Extracted records:
— Begin —

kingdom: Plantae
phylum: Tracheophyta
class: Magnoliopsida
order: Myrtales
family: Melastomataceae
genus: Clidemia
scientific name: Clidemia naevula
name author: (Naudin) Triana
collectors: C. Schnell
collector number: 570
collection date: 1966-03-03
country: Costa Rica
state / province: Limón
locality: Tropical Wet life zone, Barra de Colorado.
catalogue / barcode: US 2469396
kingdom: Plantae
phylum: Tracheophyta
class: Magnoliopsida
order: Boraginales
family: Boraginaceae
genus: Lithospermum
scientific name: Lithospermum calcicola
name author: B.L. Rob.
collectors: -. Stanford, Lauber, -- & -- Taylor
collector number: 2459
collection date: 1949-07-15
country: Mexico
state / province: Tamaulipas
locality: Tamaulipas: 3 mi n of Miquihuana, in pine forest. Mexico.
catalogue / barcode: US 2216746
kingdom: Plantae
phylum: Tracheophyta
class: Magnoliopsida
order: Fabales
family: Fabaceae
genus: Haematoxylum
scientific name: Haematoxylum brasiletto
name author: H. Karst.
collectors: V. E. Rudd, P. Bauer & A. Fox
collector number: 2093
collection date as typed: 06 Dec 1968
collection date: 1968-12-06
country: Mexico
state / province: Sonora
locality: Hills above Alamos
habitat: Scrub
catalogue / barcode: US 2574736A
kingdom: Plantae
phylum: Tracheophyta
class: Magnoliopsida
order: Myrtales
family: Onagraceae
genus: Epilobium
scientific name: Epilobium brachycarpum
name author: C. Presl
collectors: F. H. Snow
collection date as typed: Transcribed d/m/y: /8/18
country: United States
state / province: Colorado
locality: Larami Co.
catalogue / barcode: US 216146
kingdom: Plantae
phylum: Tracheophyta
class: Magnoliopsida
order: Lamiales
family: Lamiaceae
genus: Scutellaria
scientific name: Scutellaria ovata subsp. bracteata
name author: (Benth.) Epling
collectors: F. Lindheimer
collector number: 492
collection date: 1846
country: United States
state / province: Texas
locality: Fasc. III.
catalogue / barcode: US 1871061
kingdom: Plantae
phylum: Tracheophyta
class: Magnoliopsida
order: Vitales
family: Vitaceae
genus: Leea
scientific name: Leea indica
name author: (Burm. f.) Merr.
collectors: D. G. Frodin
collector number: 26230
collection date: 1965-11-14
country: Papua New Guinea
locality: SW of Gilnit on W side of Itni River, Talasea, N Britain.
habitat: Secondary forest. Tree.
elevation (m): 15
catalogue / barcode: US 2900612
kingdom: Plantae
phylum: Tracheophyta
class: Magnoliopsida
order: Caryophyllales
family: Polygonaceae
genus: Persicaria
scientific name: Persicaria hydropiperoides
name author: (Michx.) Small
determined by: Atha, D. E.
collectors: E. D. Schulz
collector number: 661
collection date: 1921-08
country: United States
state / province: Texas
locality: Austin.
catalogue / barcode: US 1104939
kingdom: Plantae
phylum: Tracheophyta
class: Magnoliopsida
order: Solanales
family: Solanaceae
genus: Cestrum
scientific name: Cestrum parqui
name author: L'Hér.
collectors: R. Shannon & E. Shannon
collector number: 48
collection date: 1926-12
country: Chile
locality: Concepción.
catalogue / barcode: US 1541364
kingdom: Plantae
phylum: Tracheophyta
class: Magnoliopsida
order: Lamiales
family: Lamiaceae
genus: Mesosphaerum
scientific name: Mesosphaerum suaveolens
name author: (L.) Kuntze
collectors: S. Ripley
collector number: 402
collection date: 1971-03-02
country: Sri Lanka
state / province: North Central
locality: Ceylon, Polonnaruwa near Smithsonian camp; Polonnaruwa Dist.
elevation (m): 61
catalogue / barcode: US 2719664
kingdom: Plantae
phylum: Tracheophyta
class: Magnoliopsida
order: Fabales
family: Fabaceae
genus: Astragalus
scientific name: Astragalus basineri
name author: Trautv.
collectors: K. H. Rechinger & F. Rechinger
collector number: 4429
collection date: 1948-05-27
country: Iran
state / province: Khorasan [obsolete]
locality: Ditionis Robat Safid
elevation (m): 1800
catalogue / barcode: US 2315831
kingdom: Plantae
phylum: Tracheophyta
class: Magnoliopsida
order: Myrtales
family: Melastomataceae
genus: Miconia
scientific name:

— End —

Problem to work on: Rewrite every item with each "catalogue / barcode" changed to "catalog number", keeping everything else the same.

Response below:
kingdom: Plantae
phylum: Tracheophyta
class: Magnoliopsida
order: Myrtales
family: Melastomataceae
genus: Clidemia
scientific name: Clidemia naevula
name author: (Naudin) Triana
collectors: C. Schnell
collector number: 570
collection date: 1966-03-03
country: Costa Rica
state / province: Limón
locality: Tropical Wet life zone, Barra de Colorado.
catalog number: US 2469396
kingdom: Plantae
phylum: Tracheophyta
class: Magnoliopsida
order: Boraginales
family: Boraginaceae
genus: Lithospermum
scientific name: Lithospermum calcicola
name author: B.L. Rob.
collectors: -. Stanford, Lauber, -- & -- Taylor
collector number: 2459
collection date: 1949-07-15
country: Mexico
state / province: Tamaulipas
locality: Tamaulipas: 3 mi n of Miquihuana, in pine forest. Mexico.
catalog number: US 2216746
kingdom: Plantae
phylum: Tracheophyta
class: Magnoliopsida
order: Fabales
family: Fabaceae
genus: Haematoxylum
scientific name: Haematoxylum brasiletto
name author: H. Karst.
collectors: V. E. Rudd, P. Bauer & A. Fox
collector number: 2093
collection date as typed: 06 Dec 1968
collection date: 1968-12-06
country: Mexico
state / province: Sonora
locality: Hills above Alamos
habitat: Scrub
catalog number: US 2574736A
kingdom: Plantae
phylum: Tracheophyta
class: Magnoliopsida
order: Myrtales
family: Onagraceae
genus: Epilobium
scientific name: Epilobium brachycarpum
name author: C. Presl
collectors: F. H. Snow
collection date as typed: Transcribed d/m/y: /8/18
country: United States
state / province: Colorado
locality: Larami Co.
catalog number: US 216146
kingdom: Plantae
phylum: Tracheophyta
class: Magnoliopsida
order: Lamiales
family: Lamiaceae
genus: Scutellaria
scientific name: Scutellaria ovata subsp. bracteata
name author: (Benth.) Epling
collectors: F. Lindheimer
collector number: 492
collection date: 1846
country: United States
state / province: Texas
locality: Fasc. III.
catalog number: US 1871061
kingdom: Plantae
phylum: Tracheophyta
class: Magnoliopsida
order: Vitales
family: Vitaceae
genus: Leea
scientific name: Leea indica
name author: (Burm. f.) Merr.
collectors: D. G. Frodin
collector number: 26230
collection date: 1965-11-14
country: Papua New Guinea
locality: SW of Gilnit on W side of Itni River, Talasea, N Britain.
habitat: Secondary forest. Tree.
elevation (m): 15
catalog number: US 2900612
kingdom: Plantae
phylum: Tracheophyta
class: Magnoliopsida
order: Caryophyllales
family: Polygonaceae
genus: Persicaria
scientific name: Persicaria hydropiperoides
name author: (Michx.) Small
determined by: Atha, D. E.
collectors: E. D. Schulz
collector number: 661
collection date: 1921-08
country: United States
state / province: Texas
locality: Austin.
catalog number: US 1104939
kingdom: Plantae
phylum: Tracheophyta
class: Magnoliopsida
order: Solanales
family: Solanaceae
genus: Cestrum
scientific name: Cestrum parqui
name author: L'Hér.
collectors: R. Shannon & E. Shannon
collector number: 48
collection date: 1926-12
country: Chile
locality: Concepción.
catalog number: US 1541364
kingdom: Plantae
phylum: Tracheophyta
class: Magnoliopsida
order: Lamiales
family: Lamiaceae
genus: Mesosphaerum
scientific name: Mesosphaerum suaveolens
name author: (L.) Kuntze
collectors: S. Ripley
collector number: 402
collection date: 1971-03-02
country: Sri Lanka
state / province: North Central
locality: Ceylon, Polonnaruwa near Smithsonian camp; Polonnaruwa Dist.
elevation (m): 61
catalog number: US 2719664
kingdom: Plantae
phylum: Tracheophyta
class: Magnoliopsida
order: Fabales
family: Fabaceae
genus: Astragalus
scientific name: Astragalus basineri
name author: Trautv.
collectors: K. H. Rechinger & F. Rechinger
collector number: 4429
collection date: 1948-05-27
country: Iran
state / province: Khorasan [obsolete]
locality: Ditionis Robat Safid
elevation (m): 1800
catalog number: US 2315831
kingdom: Plantae
phylum: Tracheophyta
class: Magnoliopsida
order: Myrtales
family: Melastomataceae
genus: Miconia
scientific name:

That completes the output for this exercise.